* **ACTIVITY LIST**
A - In the court excerpt below, restate the paragraph beginning "As noted above" more briefly, keeping its main facts.
B - List every law, declaration, or court case that the court excerpt below refers to by name or number.

--- DOCUMENT EXTRACT Enclosed Below ---

As noted above, the plaintiff filed the instant action pursuant to § 1983, seeking damages from the defendants. However, the plaintiff's amended complaint is subject to summary dismissal. As an initial matter, the plaintiff appears to assert claims based upon the United Nation's Universal Declaration of Human Rights; however, the Declaration does not create a private right of action. Crittington v. McFadden, C/A No. 5 3:31-cv-00314-MR, 2021 WL 5452134, at *1 n.1 (W.D. N.C. Nov. 22, 2021). As such, the plaintiff may not bring claims relating to the Declaration.

--- End of Enclosed DOCUMENT EXTRACT ---
--- GIVEN INFORMATION Enclosed Below ---

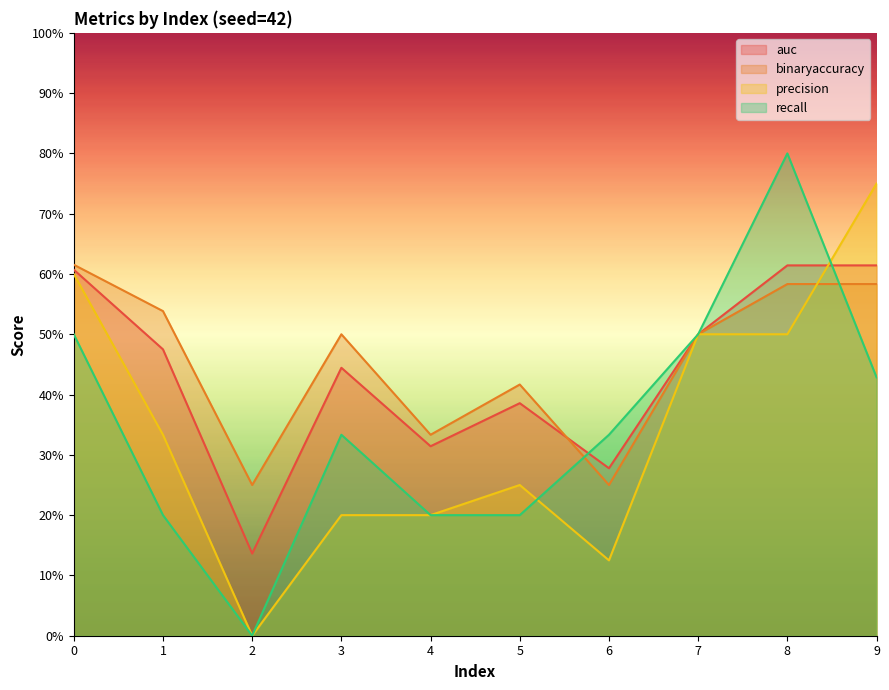

Which has a higher value, 9 or 0?

9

--- End of Enclosed GIVEN INFORMATION ---

* **ANSWERS TO THE EXERCISES**
A - The plaintiff sued the defendants for damages under § 1983, but the amended complaint is subject to summary dismissal. The plaintiff appears to base claims on the Universal Declaration of Human Rights. The Declaration creates no private right of action (Crittington v. McFadden, W.D. N.C. 2021), so those claims cannot be brought.

B -
- § 1983
- The Universal Declaration of Human Rights
- Crittington v. McFadden